Bien, ch’est tout un pour may, je l’ay ouy dire


Anonyme

Éléments contextuels

1650

xviie siècle

Rouen

Non localisé

Édition du texte

Cant ryal

Hyer j’entr’ouys, opres de ste Renelle,

Deux Chavetiez de paller differents.

Sy un prosnet queuque fausse nouvelle,

L’autre diset : « Ne me rompts la chervelle ;

Tu craque pu qu’un arracheux de dents.

Je ne te crais à nen pu que tu pette.

Quay ! pense tu aveuque ta Gazette

M’embrenesquer tout les jours le musel ?

Palle tourjou, je ne m’en fais que rire,

Et ne dis pu jamais su vieux frestel :

Bien, ch’est tout un pour may, je l’ay ouy dire.


« Qui fait bon voir le cul dessus la selle

S’entrevesquer à palier de ces grands.

Amuse tay à broquer ta sumelle

Et à luquer dedans te n’esquerchelle

S’il y a de quay pour poyer tes marchands.

Et pis t’en va queu ste bone Perrette

Baire du bon pour arrouser friquette,

Pour y gober un ptiot de sen tourtel ;

Car su potin ne te faict rien que nuire,

Quand tu le dis qui te semble si bel :

Bien, ch’est tout un pour may, je l’ay ouy dire.


« Tu ne sçay pas que no faict sentinelle

Pour t’escouter et sçaver quand tu ments.

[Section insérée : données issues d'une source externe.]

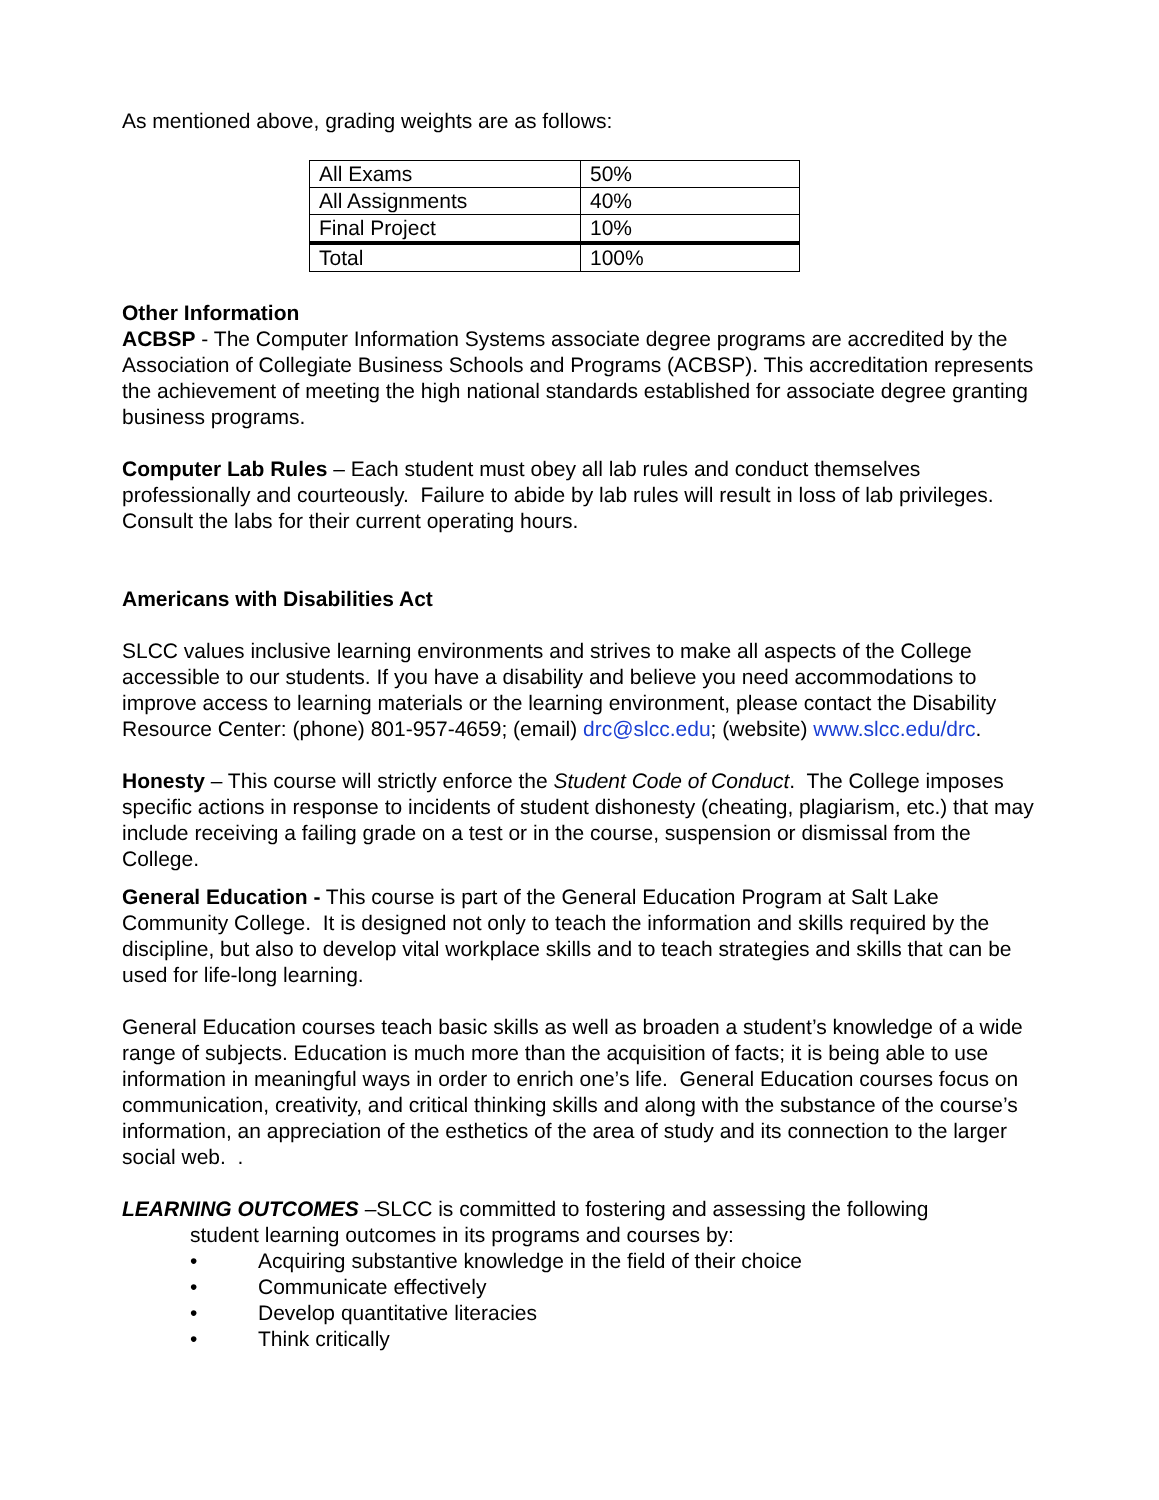As mentioned above, grading weights are as follows:
| All Exams | 50% |
| All Assignments | 40% |
| Final Project | 10% |
| Total | 100% |
Other Information
ACBSP - The Computer Information Systems associate degree programs are accredited by the Association of Collegiate Business Schools and Programs (ACBSP). This accreditation represents the achievement of meeting the high national standards established for associate degree granting business programs.
Computer Lab Rules – Each student must obey all lab rules and conduct themselves professionally and courteously. Failure to abide by lab rules will result in loss of lab privileges. Consult the labs for their current operating hours.
Americans with Disabilities Act
SLCC values inclusive learning environments and strives to make all aspects of the College accessible to our students. If you have a disability and believe you need accommodations to improve access to learning materials or the learning environment, please contact the Disability Resource Center: (phone) 801-957-4659; (email) drc@slcc.edu; (website) www.slcc.edu/drc.
Honesty – This course will strictly enforce the Student Code of Conduct. The College imposes specific actions in response to incidents of student dishonesty (cheating, plagiarism, etc.) that may include receiving a failing grade on a test or in the course, suspension or dismissal from the College.
General Education - This course is part of the General Education Program at Salt Lake Community College. It is designed not only to teach the information and skills required by the discipline, but also to develop vital workplace skills and to teach strategies and skills that can be used for life-long learning.
General Education courses teach basic skills as well as broaden a student’s knowledge of a wide range of subjects. Education is much more than the acquisition of facts; it is being able to use information in meaningful ways in order to enrich one’s life. General Education courses focus on communication, creativity, and critical thinking skills and along with the substance of the course’s information, an appreciation of the esthetics of the area of study and its connection to the larger social web. .
LEARNING OUTCOMES –SLCC is committed to fostering and assessing the following
student learning outcomes in its programs and courses by:
• Acquiring substantive knowledge in the field of their choice
• Communicate effectively
• Develop quantitative literacies
• Think critically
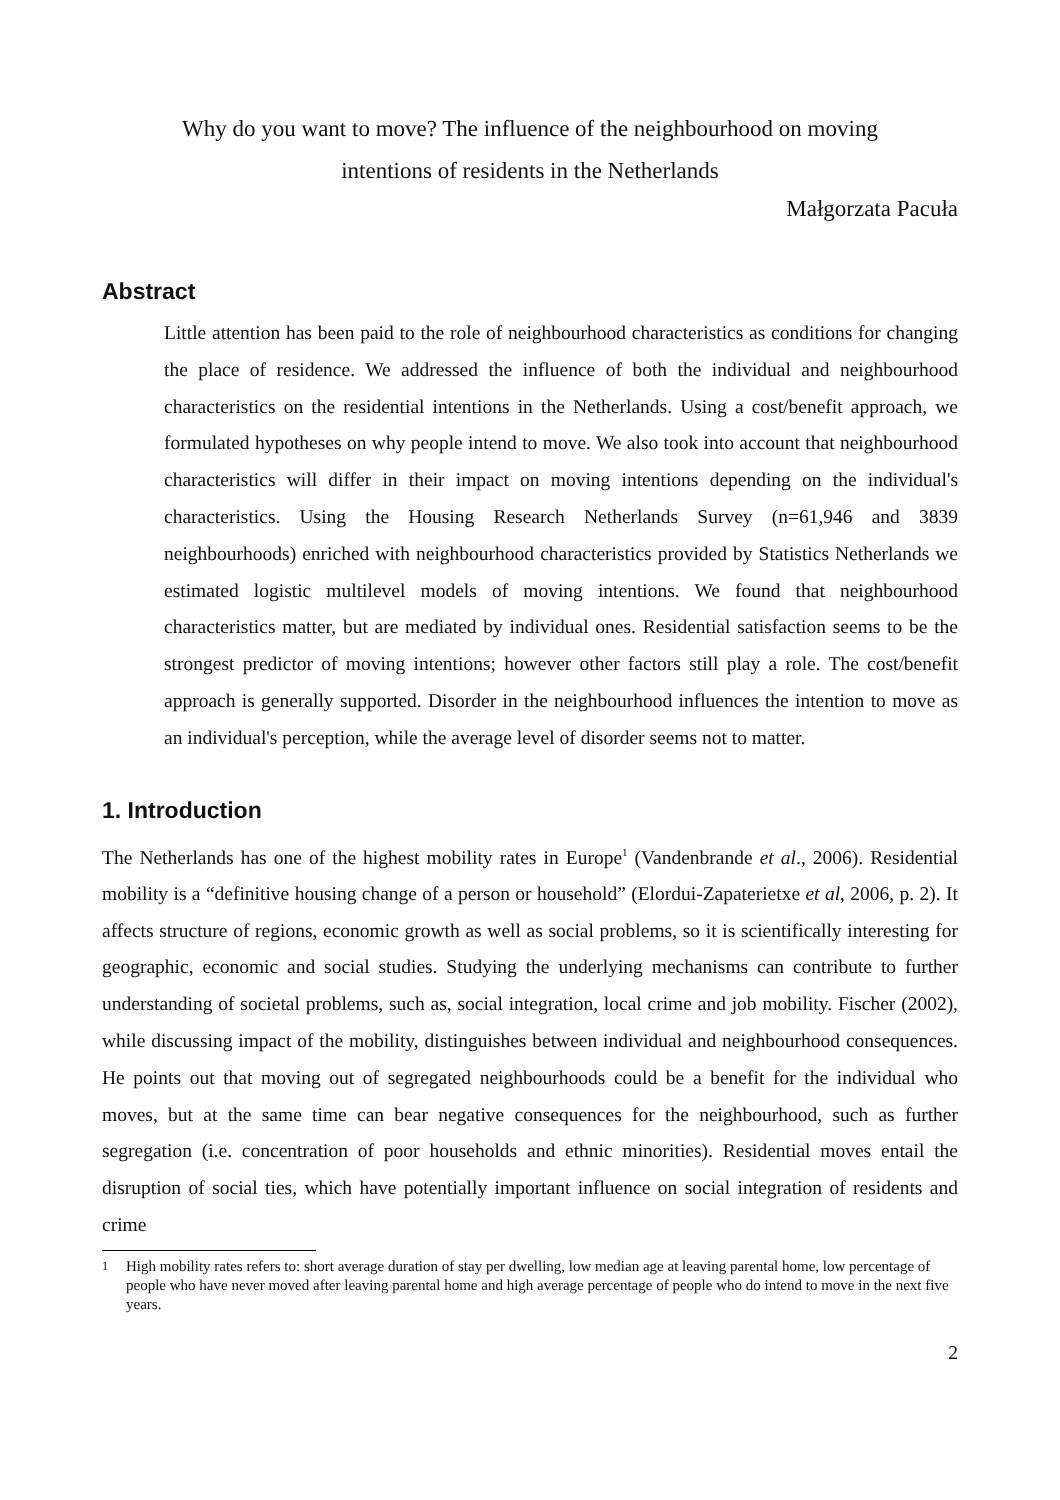Why do you want to move? The influence of the neighbourhood on moving intentions of residents in the Netherlands
Małgorzata Pacuła
Abstract
Little attention has been paid to the role of neighbourhood characteristics as conditions for changing the place of residence. We addressed the influence of both the individual and neighbourhood characteristics on the residential intentions in the Netherlands. Using a cost/benefit approach, we formulated hypotheses on why people intend to move. We also took into account that neighbourhood characteristics will differ in their impact on moving intentions depending on the individual's characteristics. Using the Housing Research Netherlands Survey (n=61,946 and 3839 neighbourhoods) enriched with neighbourhood characteristics provided by Statistics Netherlands we estimated logistic multilevel models of moving intentions. We found that neighbourhood characteristics matter, but are mediated by individual ones. Residential satisfaction seems to be the strongest predictor of moving intentions; however other factors still play a role. The cost/benefit approach is generally supported. Disorder in the neighbourhood influences the intention to move as an individual's perception, while the average level of disorder seems not to matter.
1. Introduction
The Netherlands has one of the highest mobility rates in Europe<sup>1</sup> (Vandenbrande et al., 2006). Residential mobility is a “definitive housing change of a person or household” (Elordui-Zapaterietxe et al, 2006, p. 2). It affects structure of regions, economic growth as well as social problems, so it is scientifically interesting for geographic, economic and social studies. Studying the underlying mechanisms can contribute to further understanding of societal problems, such as, social integration, local crime and job mobility. Fischer (2002), while discussing impact of the mobility, distinguishes between individual and neighbourhood consequences. He points out that moving out of segregated neighbourhoods could be a benefit for the individual who moves, but at the same time can bear negative consequences for the neighbourhood, such as further segregation (i.e. concentration of poor households and ethnic minorities). Residential moves entail the disruption of social ties, which have potentially important influence on social integration of residents and crime
<sup>1</sup> High mobility rates refers to: short average duration of stay per dwelling, low median age at leaving parental home, low percentage of people who have never moved after leaving parental home and high average percentage of people who do intend to move in the next five years.
2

Ch’est don pourquay prends garde à ta vaisselle,

Car no pourret fonder queuque querelle,

Pour t’envyer piauller queu tes parents.

Y te ferest ta lichon si bien faicte

Pour remonstrer à ta teste giblette

Qui faut canger ten lourdaut naturel ;

Et pis ne vas tant t’amuser à luire,

Affin d’oster de ten niais de chervel :

Bien, ch’est tout un pour may, je l’ay ouy dire.


« Si tu as don queuque ptiot d’estincelle

D’entendement, gouste bien et comprens

Mieux qu’un luisart qui mot à mot eppelle,

Sans t’embrouiller d’une fachon aintelle,

Pou paller mieux de chen que tu aprends.

Car tu pourrez aver de la verguette,

Qui te rendret la teste pu malfaicte

Que n’eust jamais su Guillemin Poret.

Ne remets pu donque dans ta tirelire

Su biau rebus qui ne vaut un putel :

Bien, ch’est tout un pour may, je l’ay ouy dire.


« Sy je t’ay fait chte remontranche telle,

Yeuxcuse may, men compere Lorens ;

Ch’est pour ten bien, pour o mains que tu chelle

Chen que tu sçais, de pur que n’amouchelle

A l’entour tay toute sorte de gens.

Car tu sçais bien q’un cacun perroquette,

Pour te boutter dedans ces haguignette,

Pour les venir piauller à te n’ostel.

Vien aveu may baire affin de t’instruire,

Et ne redis, saux de su vin nouvel :

Bien, ch’est tout un pour may, je l’ay ouy dire.

Envay

Prinche du Puy, le souper no z’appelle ;

Tous chez Monsieux disent qu’il en est temps.

Allons chercher de votte Mousquadelle,

Pis que Bachus, chu bon fieux de Semelle,

M’en a priay comme je m’y attends.

J’en serez bien trompay par ma fiquette,

Car un caqun sçait que je sis poëtte,

Ayant grimpey dessu su haut coupel.

Par quoy ma Muse à sa Normande lire

M’a fait boutter dedans cet escritel :

Bien, ch’est tout un pour may, je l’ay ouy dire.

Commentaire sur l’édition

Édition faite sur l’édition Héron.

Source ou édition princeps

La vingtseptiesme partie de la Muse normande, ou Recueil de Plusieurs ouvrages Facecieux, en langue Purinique, ou gros Normand, 1650, Rouen, David Ferrand.

David Ferrand, Inventaire general de la Muse normande, divisée en XXVIII. parties. Où sont descrites plusieurs batailles, assauts, prises de villes, guerres estrangeres, victoires de la France, histoires comiques, esmotions populaires, grabuges, & choses remarquables arrivées à Roüen depuis quarante années, 1655, Rouen, David Ferrand.

Édition critique

A. Héron, La Muse normande de David Ferrand, publiée d’après les Livrets originaux, 1625-1653 et l’Inventaire général de 1655, t. III, 1892, Rouen, Espérance Cagniard, p. 240-243.

Études

Catherine Bougy, La Langue de David Ferrand : poète dialectal rouennais du xviième siècle, auteur de La Muse normande, 1992, thèse soutenue à l’Université de Caen sous la direction de René Lepelley.